▶ **Vorliegender Text**:
▼

Man kann hier mit der Zugabe von Waffelbisquit und Zwieback etwas spielen, mehr Bisquit und weniger Zwieback ergiebt mehr Klebkraft und umgekehrt weniger Klebkraft.


Gruß, Jörg


----------



## Angel Andi (3. Februar 2005)

*AW: Futtermischung selbst gemacht beim Feederangeln*

Das klingt doch nicht schlecht. Ich werd auch mal die Dresdener Mischung probieren und mal vergleichen was besser fängt. Auf den zielfisch wollte ich mich nicht festlegen, es ging ja um die Mischungen. In erste Linie natürlich für Weisfische wie Brassen und Rotaugen. Ich will an einer Talsperre angeln. Aber das wird jetzt wegen des Winters eh nichts. Hab mir jetzt mal in einer Bibliothek ein altes Buch ca. 1960 über natürliche Köder geholt, da werden natürlich die Futtermischungen ausschließlich selbst gemischt. Da gibts einiges zu probieren. Aber ich denke mal die haben dann auch nicht so gut gefangen. Ich weiß es nicht?

▲

Gespeicherte Datensatzeinträge:
▼

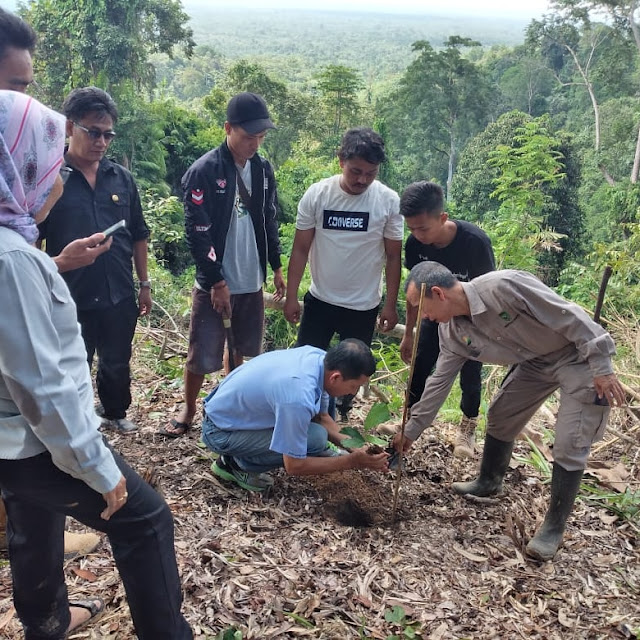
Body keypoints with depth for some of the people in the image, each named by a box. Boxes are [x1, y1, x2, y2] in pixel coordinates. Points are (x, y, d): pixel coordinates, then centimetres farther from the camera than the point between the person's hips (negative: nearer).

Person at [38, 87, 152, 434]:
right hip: (71, 300, -4)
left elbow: (138, 235, 10)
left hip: (120, 296, 4)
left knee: (117, 363, 20)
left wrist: (144, 284, 11)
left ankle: (115, 413, 44)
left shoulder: (122, 178, 3)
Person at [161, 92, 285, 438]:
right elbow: (197, 233, -16)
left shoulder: (263, 169, 4)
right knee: (202, 356, 3)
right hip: (214, 284, -5)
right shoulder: (203, 171, -14)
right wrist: (217, 282, -16)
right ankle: (188, 410, 25)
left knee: (241, 349, 16)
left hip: (251, 282, 5)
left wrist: (277, 268, 12)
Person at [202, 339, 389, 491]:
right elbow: (293, 466, -23)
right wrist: (351, 462, -18)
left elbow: (321, 417, 6)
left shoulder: (319, 356, -11)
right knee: (315, 438, -21)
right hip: (219, 433, -8)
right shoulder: (299, 398, -36)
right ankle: (237, 464, -6)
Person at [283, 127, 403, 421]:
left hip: (364, 306, 0)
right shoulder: (316, 195, -11)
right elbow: (301, 248, -4)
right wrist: (291, 296, -5)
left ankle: (339, 417, 37)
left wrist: (390, 305, -2)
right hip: (320, 300, 0)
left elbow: (393, 256, -3)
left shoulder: (389, 201, -11)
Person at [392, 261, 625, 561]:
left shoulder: (503, 285, -35)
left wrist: (601, 367, -23)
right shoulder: (452, 332, -9)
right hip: (535, 361, 7)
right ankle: (489, 482, 36)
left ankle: (554, 527, 7)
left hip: (580, 356, -7)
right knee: (499, 417, 13)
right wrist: (412, 429, 6)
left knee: (570, 447, -6)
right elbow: (440, 380, 2)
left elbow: (569, 315, -28)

▲

▶ **Aufgabenliste**:
[1] Kannst du aus der Forumsdiskussion über selbst gemischtes Anfutter die Stelle wörtlich herausschreiben, die mit den Worten „Man kann hier“ einsetzt und nach „umgekehrt weniger Klebkraft.“ aufhört?
[2] Wie geht die Forumsdiskussion über selbst gemischtes Anfutter nach ihrem letzten Satz weiter? Schreib eine Fortsetzung.

▶ **Lösungen**:
[1]
Man kann hier mit der Zugabe von Waffelbisquit und Zwieback etwas spielen, mehr Bisquit und weniger Zwieback ergiebt mehr Klebkraft und umgekehrt weniger Klebkraft.

[2]
----------



## Hechthunter21 (4. Februar 2005)

*AW: Futtermischung selbst gemacht beim Feederangeln*



			
				Angel Andi schrieb:
			
		

> Das klingt doch nicht schlecht. Ich werd auch mal die Dresdener Mischung probieren und mal vergleichen was besser fängt. Auf den zielfisch wollte ich mich nicht festlegen, es ging ja um die Mischungen. In erste Linie natürlich für Weisfische wie Brassen und Rotaugen. Ich will an einer Talsperre angeln. Aber das wird jetzt wegen des Winters eh nichts. Hab mir jetzt mal in einer Bibliothek ein altes Buch ca. 1960 über natürliche Köder geholt, da werden natürlich die Futtermischungen ausschließlich selbst gemischt. Da gibts einiges zu probieren. Aber ich denke mal die haben dann auch nicht so gut gefangen. Ich weiß es nicht?


 
denke schon das es damals anders war...#6 
wie kommst du drauf das in Talsperren jetzt nix geht?|kopfkrat 

Schick mir doch bitte per PM mal den Buchtitel und falls vorhanden die 
ISBN Nummer...

Danke im voraus#6 

Petri allzeit & Rutenbruch


----------



## Angel Andi (4. Februar 2005)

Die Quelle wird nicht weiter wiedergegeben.